Even as access to education has improved in sub-Saharan Africa, learning achievement remains alarmingly low. Regional assessments show that 28 percent of Tanzanian sixth grade pupils are reading at grade level, only 19 percent in Kenya and less than 10 percent in Uganda. This low and uneven level of knowledge acquisition during the foundational years of primary school has adverse implications for knowledge and skills acquisition in later grades and for the long-term development and economic growth of the region.

The Africa Learning Barometer illustrates the urgent need to accelerate education progress and improve equity in learning outcomes. Disparities in achievement exist: between boys and girls – in Malawi, 52 percent of girls are not learning basic competencies at the end of primary school compared to 44 percent of boys; between urban and rural communities—in Tanzania, 10 percent of rural children are not learning compared to only 4 percent of urban children; and between the wealthy and the poor, which is the most divisive of disparities – in Botswana, 7 percent of the wealthy are not learning compared to 30 percent of the poor.

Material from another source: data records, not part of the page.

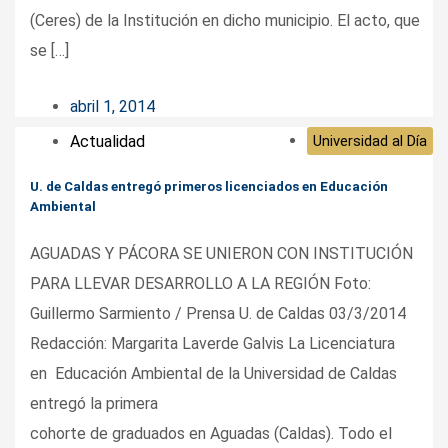
(Ceres) de la Institución en dicho municipio. El acto, que
se […]
abril 1, 2014
Actualidad
Universidad al Día
U. de Caldas entregó primeros licenciados en Educación
Ambiental
AGUADAS Y PÁCORA SE UNIERON CON INSTITUCIÓN
PARA LLEVAR DESARROLLO A LA REGIÓN Foto:
Guillermo Sarmiento / Prensa U. de Caldas 03/3/2014
Redacción: Margarita Laverde Galvis La Licenciatura
en Educación Ambiental de la Universidad de Caldas
entregó la primera
cohorte de graduados en Aguadas (Caldas). Todo el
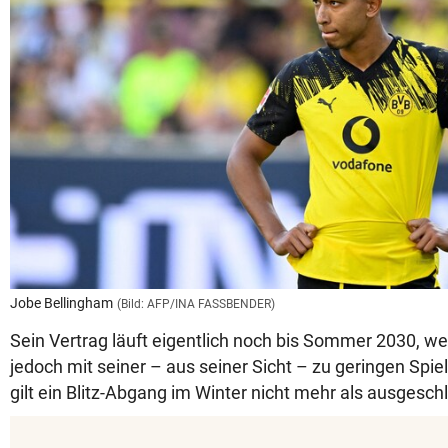
Jobe Bellingham
(Bild: AFP/INA FASSBENDER)
Sein Vertrag läuft eigentlich noch bis Sommer 2030, wei
jedoch mit seiner – aus seiner Sicht – zu geringen Spiel
gilt ein Blitz-Abgang im Winter nicht mehr als ausgesch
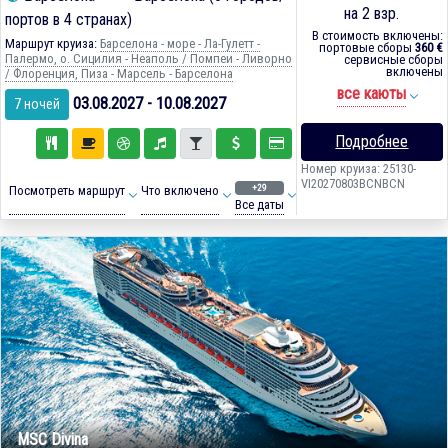
на 2 взр.
портов в 4 странах)
В стоимость включены:
Маршрут круиза:
Барселона - море - Ла-Гулетт -
портовые сборы
360 €
Палермо, о. Сицилия - Неаполь / Помпеи - Ливорно
сервисные сборы
включены
/ Флоренция, Пиза - Марсель - Барселона
все каюты
03.08.2027 - 10.08.2027
7 ночей
Подробнее
Номер круиза: 25130-
VI20270803BCNBCN
+29
Посмотреть маршрут
Что включено
Все даты
MSC Divina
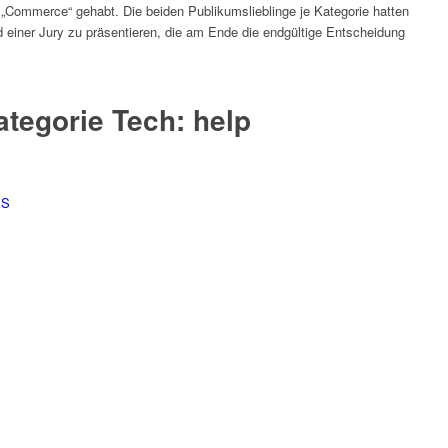
 „Commerce“ gehabt. Die beiden Publikumslieblinge je Kategorie hatten
einer Jury zu präsentieren, die am Ende die endgültige Entscheidung
ategorie Tech: help
PS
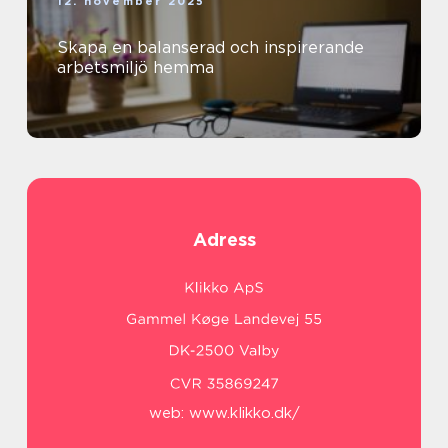
12. november 2025
Skapa en balanserad och inspirerande
arbetsmiljö hemma
Adress
web:
www.klikko.dk/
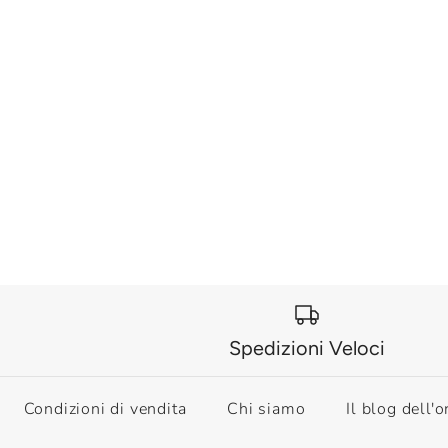
Spedizioni Veloci
Condizioni di vendita
Chi siamo
Il blog dell'o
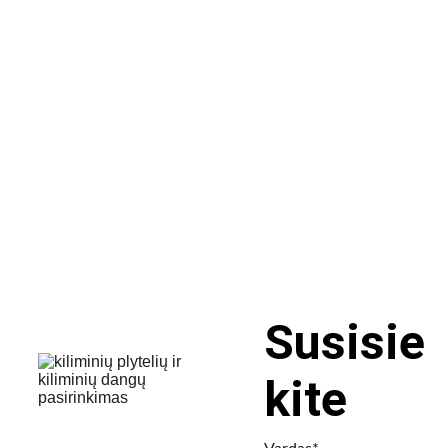
Susisie
kite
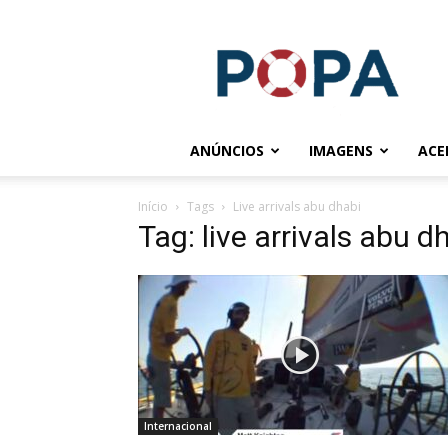
POPA.COM.BR
ANÚNCIOS
IMAGENS
ACE
Início
Tags
Live arrivals abu dhabi
Tag: live arrivals abu d
Internacional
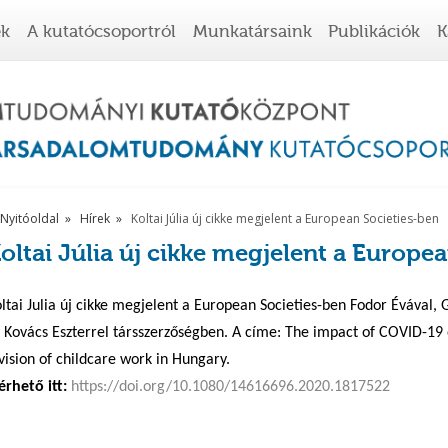
ek
A kutatócsoportról
Munkatársaink
Publikációk
K
Nyitóoldal
Hírek
Koltai Júlia új cikke megjelent a European Societies-ben
oltai Júlia új cikke megjelent a Europe
ltai Julia új cikke megjelent a European Societies-ben Fodor Évával, 
 Kovács Eszterrel társszerzőségben. A címe: The impact of COVID-19
vision of childcare work in Hungary.
érhető itt:
https://doi.org/10.1080/14616696.2020.1817522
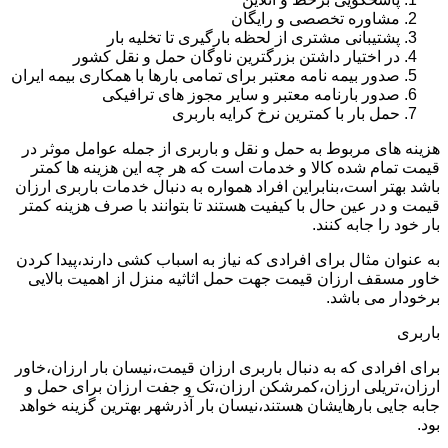
مشاوره تخصصی و رایگان
پشتیبانی مشتری از لحظه بارگیری تا تخلیه بار
در اختیار داشتن بزرگترین ناوگان حمل و نقل کشور
صدور بیمه نامه معتبر برای تمامی بارها با همکاری بیمه ایران
صدور بارنامه معتبر و سایر مجوز های ترافیکی
حمل بار با کمترین نرخ کرایه باربری
هزینه های مربوط به حمل و نقل و باربری از جمله عوامل موثر در
قیمت تمام شده کالا و خدمات است که هر چه این هزینه ها کمتر
باشد بهتر است،بنابراین افراد همواره به دنبال خدمات باربری ارزان
قیمت و در عین حال با کیفیت هستند تا بتوانند با صرف هزینه کمتر
بار خود را جابه کنند.
به عنوان مثال برای افرادی که نیاز به اسباب کشی دارند،پیدا کردن
خاور مسقف ارزان قیمت جهت حمل اثاثیه منزل از اهمیت بالایی
برخودار می باشد.
باربری
برای افرادی که به دنبال باربری ارزان قیمت،نیسان بار ارزان،خاور
ارزان،تریلی ارزان،کمرشکن ارزان،تک و جفت ارزان برای حمل و
جابه جایی بارهایشان هستند،نیسان بار آذرشهر بهترین گزینه خواهد
بود.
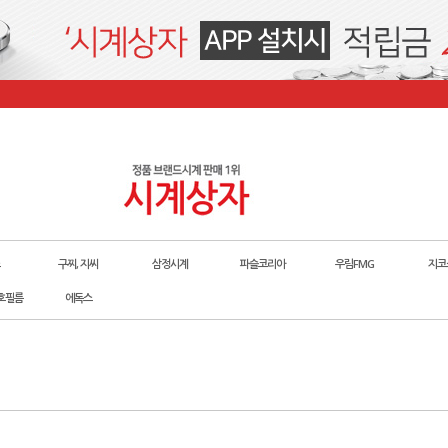
구찌, 지씨
삼정시계
파슬코리아
우림FMG
지코
호필름
에독스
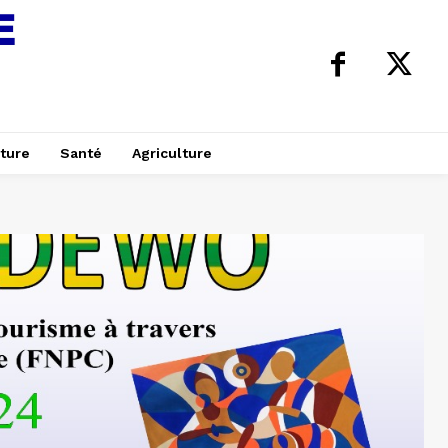
ture
Santé
Agriculture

The challenge facing the region now is to continue to expand access, particularly for the most marginalized, while also implementing policy and programs to address the achievement gap. Evidence shows that policies to drive access, especially if poorly implemented, can inadvertently hurt school quality.  In Kenya, after the implementation of free primary education in 2003, schools stopped receiving tuition for enrollment, yet government disbursements stalled.  Schools had fewer resources for education at a time when enrollment was increasing dramatically. During this time, many parents moved their children from public to private schools despite an increase in costs.

Challenges in Measuring Learning

Although there are assessments at regional and national level in sub-Saharan Africa, there is no comparable measure of learning across countries (World Bank, 2009) to show learning challenges in context and to benchmark countries’ progress.  The Africa Learning Barometer used assessment data on literacy and numeracy at primary for 28 countries.  Although data was not comparable, it sheds light on the depth and nature of the problem.  More needs to be done to understand the nature of the learning challenge affecting children’s development at pre-school, primary school and post-primary school and across a range of learning domains.

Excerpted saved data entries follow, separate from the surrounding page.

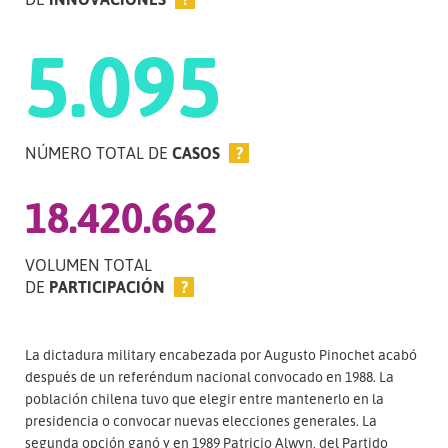
5.095
NÚMERO TOTAL DE
CASOS
?
18.420.662
VOLUMEN TOTAL
DE
PARTICIPACIÓN
?
La dictadura military encabezada por Augusto Pinochet acabó
después de un referéndum nacional convocado en 1988. La
población chilena tuvo que elegir entre mantenerlo en la
presidencia o convocar nuevas elecciones generales. La
segunda opción ganó y en 1989 Patricio Alwyn, del Partido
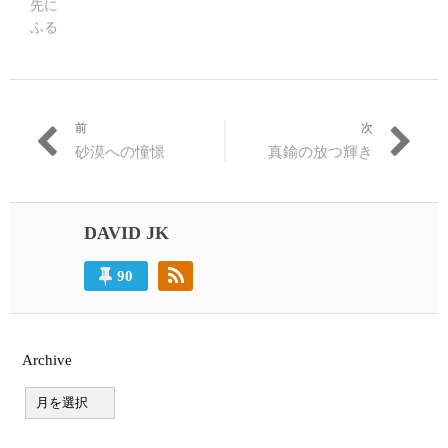
先に
ふる
前
次
投
過
次
砂漠への憧憬
真鍮の放つ輝き
稿
去
の
の
投
ナ
投
稿:
ビ
稿:
DAVID JK
ゲ
90
ー
シ
ョ
Archive
ン
A
r
c
h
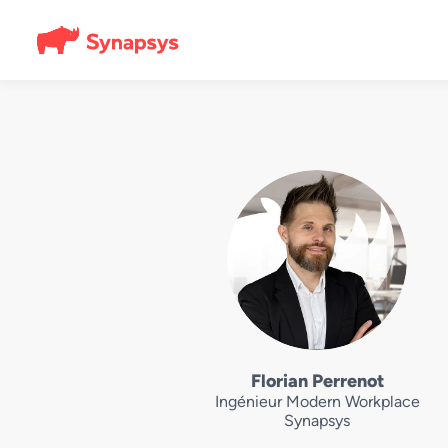
Florian Perrenot
Ingénieur Modern Workplace
Synapsys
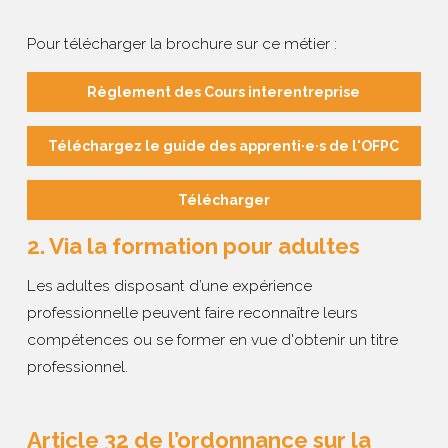
Pour télécharger la brochure sur ce métier :
Règlement des Cours interentreprise
Téléchargez le guide des apprenti·e·s de l'OFPC
Télécharger
2. Via la formation pour adultes
Les adultes disposant d’une expérience
professionnelle peuvent faire reconnaître leurs
compétences ou se former en vue d'obtenir un titre
professionnel.
Article 32 de l’ordonnance sur la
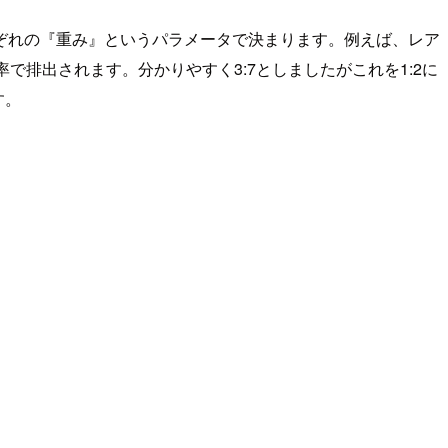
ぞれの『重み』というパラメータで決まります。例えば、レア
で排出されます。分かりやすく3:7としましたがこれを1:2に
す。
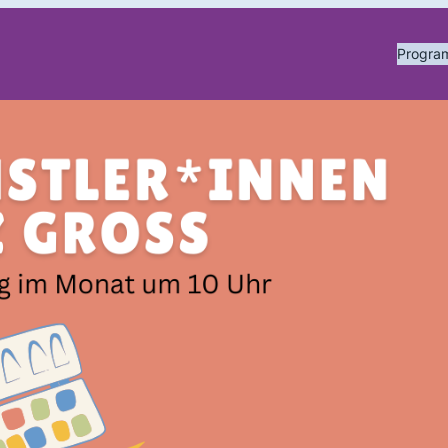
Progr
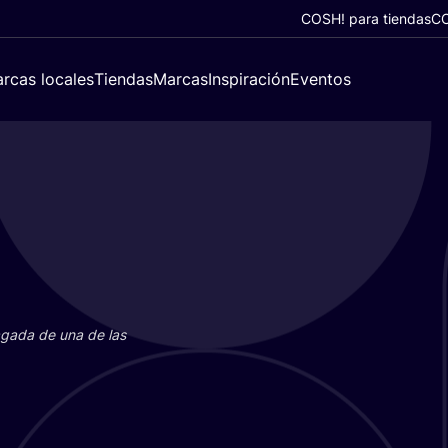
COSH! para tiendas
CO
rcas locales
Tiendas
Marcas
Inspiración
Eventos
paga­da de una de las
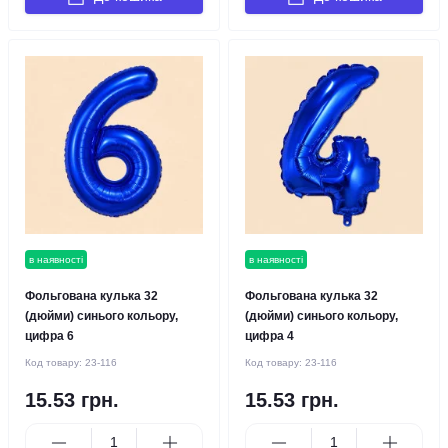
в наявності
в наявності
Фольгована кулька 32
Фольгована кулька 32
(дюйми) синього кольору,
(дюйми) синього кольору,
цифра 6
цифра 4
Код товару:
23-116
Код товару:
23-116
15.53 грн.
15.53 грн.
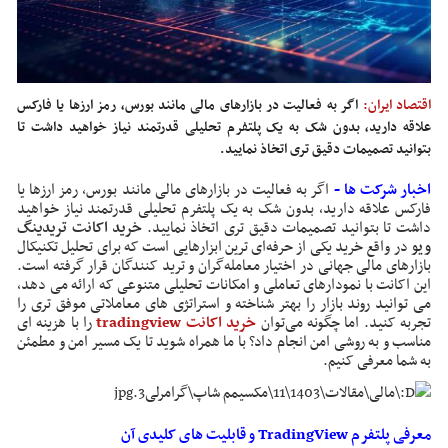
اقتصاد ایران:
اگر به فعالیت در بازارهای مالی مانند بورس، رمز ارزها یا فارکس
علاقه دارید، بدون شک به یک پلتفرم تحلیلی قدرتمند نیاز خواهید داشت تا
بتوانید تصمیمات دقیق ‌تری اتخاذ نمایید.
اخبار شرکت ها -
اگر به فعالیت در بازارهای مالی مانند بورس، رمز ارزها یا
فارکس علاقه دارید، بدون شک به یک پلتفرم تحلیلی قدرتمند نیاز خواهید
داشت تا بتوانید تصمیمات دقیق ‌تری اتخاذ نمایید.
خرید اکانت تریدینگ
ویو
در واقع خرید یکی از حرفه‌ای‌ ترین ابزارهایی است که برای تحلیل تکنیکال
بازارهای مالی جهانی در اختیار معامله‌گران و ترید کنندگان قرار گرفته است.
این اکانت با نمودارهای تعاملی و امکانات تحلیلی متنوعی که ارائه می ‌دهد،
می ‌توانید روند بازار را بهتر شناخته و استراتژی‌ های معاملاتی موفق ‌تری را
تجربه کنید. اما چگونه می‌توان
خرید اکانت tradingview
را با هزینه ‌ای
مناسب و به روشی امن انجام داد؟ با ما همراه شوید تا یک مسیر امن و مطمئن
به شما معرفی کنیم.
معرفی پلتفرم TradingView و قابلیت‌ های کلیدی آن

The multidimensional nature of quality, quantity and relevance makes measurement complex. Education quantity can be measured using enrollment rates, school attendance rates, school drop-out rates or completed years of schooling, each of which conveys different information. Learning outcomes can be measured in a variety of ways, including mastery of cognitive abilities, knowledge acquisition or acquisition of practical skills. In the economics of education literature, measurement of education quality has typically focused on education inputs, although there is an increasing awareness of the need to focus on learning outcomes and the learning processes. Measurement of education relevance in relation to the labor market has been more limited, although there is a groundswell of private sector interest in the topic, leading to recent research by McKinsey & Company and others.

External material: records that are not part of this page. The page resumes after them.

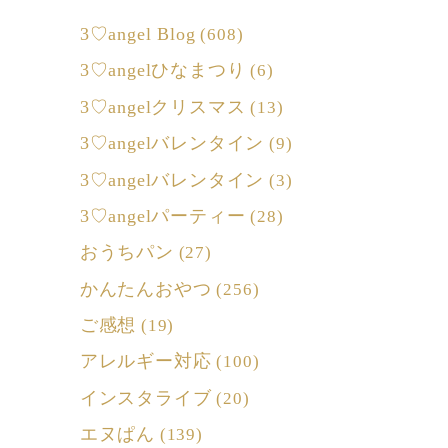
3♡angel Blog
(608)
3♡angelひなまつり
(6)
3♡angelクリスマス
(13)
3♡angelバレンタイン
(9)
3♡angelバレンタイン
(3)
3♡angelパーティー
(28)
おうちパン
(27)
かんたんおやつ
(256)
ご感想
(19)
アレルギー対応
(100)
インスタライブ
(20)
エヌぱん
(139)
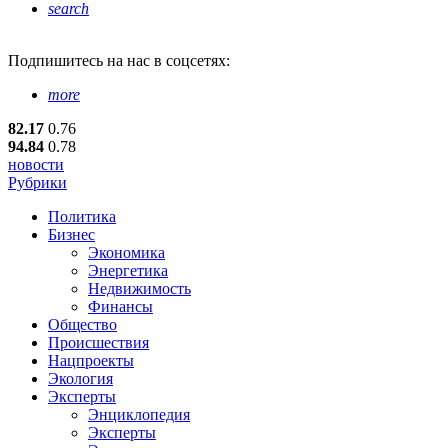
search
Подпишитесь
на нас в соцсетях:
more
82.17
0.76
94.84
0.78
новости
Рубрики
Политика
Бизнес
Экономика
Энергетика
Недвижимость
Финансы
Общество
Происшествия
Нацпроекты
Экология
Эксперты
Энциклопедия
Эксперты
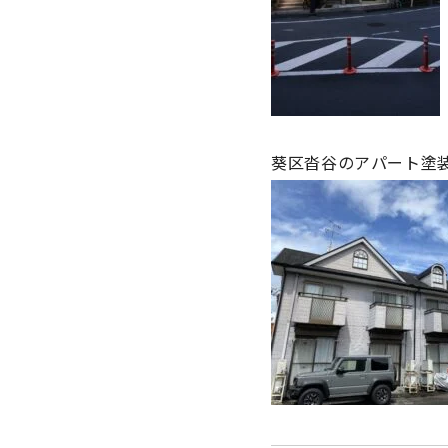
葵区沓谷のアパート塗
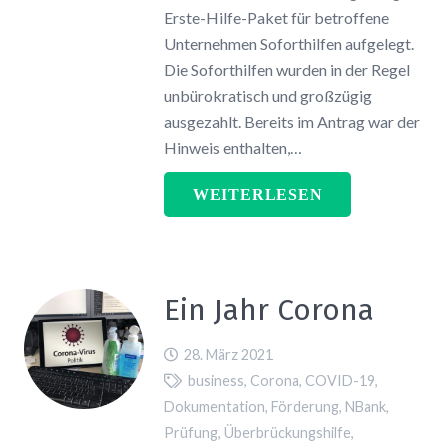
Erste-Hilfe-Paket für betroffene
Unternehmen Soforthilfen aufgelegt.
Die Soforthilfen wurden in der Regel
unbürokratisch und großzügig
ausgezahlt. Bereits im Antrag war der
Hinweis enthalten,…
WEITERLESEN
Ein Jahr Corona
28. März 2021
business
,
Corona
,
COVID-19
,
Dokumentation
,
Förderung
,
NBank
,
Prüfung
,
Überbrückungshilfe
,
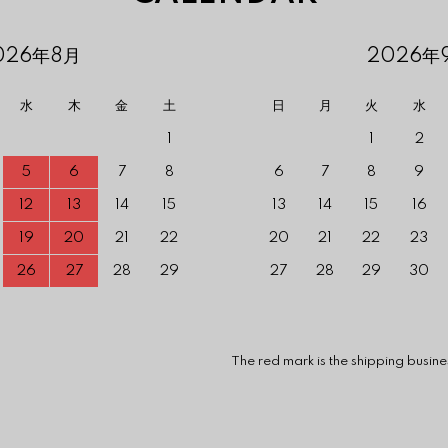
026年8月
2026年
水
木
金
土
日
月
火
水
1
1
2
5
6
7
8
6
7
8
9
12
13
14
15
13
14
15
16
19
20
21
22
20
21
22
23
26
27
28
29
27
28
29
30
 mark is the shipping business is c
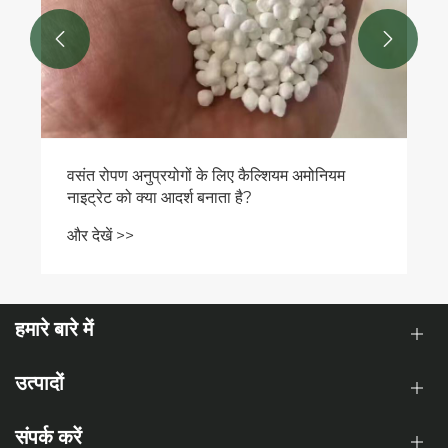


वसंत रोपण अनुप्रयोगों के लिए कैल्शियम अमोनियम
नाइट्रेट को क्या आदर्श बनाता है?
और देखें >>
हमारे बारे में
उत्पादों
संपर्क करें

Current measures of education quality in sub-Saharan Africa often fail to capture important aspects of learning that cannot easily be demonstrated by cognitive tasks.  For example, children from pastoral communities may not be able to perform simple addition but may benefit from a teacher’s guidance to become more responsible or to use logical reasoning to care for a large herd and identify when livestock are missing. Children learn productivity-enhancing behavioral attributes that are acquired through schooling, such as punctuality, teamwork, honesty, interpersonal skills and loyalty even if they are not building academic skills. These attributes are rarely accounted for in current forms of assessment though they are linked with a range of life outcomes.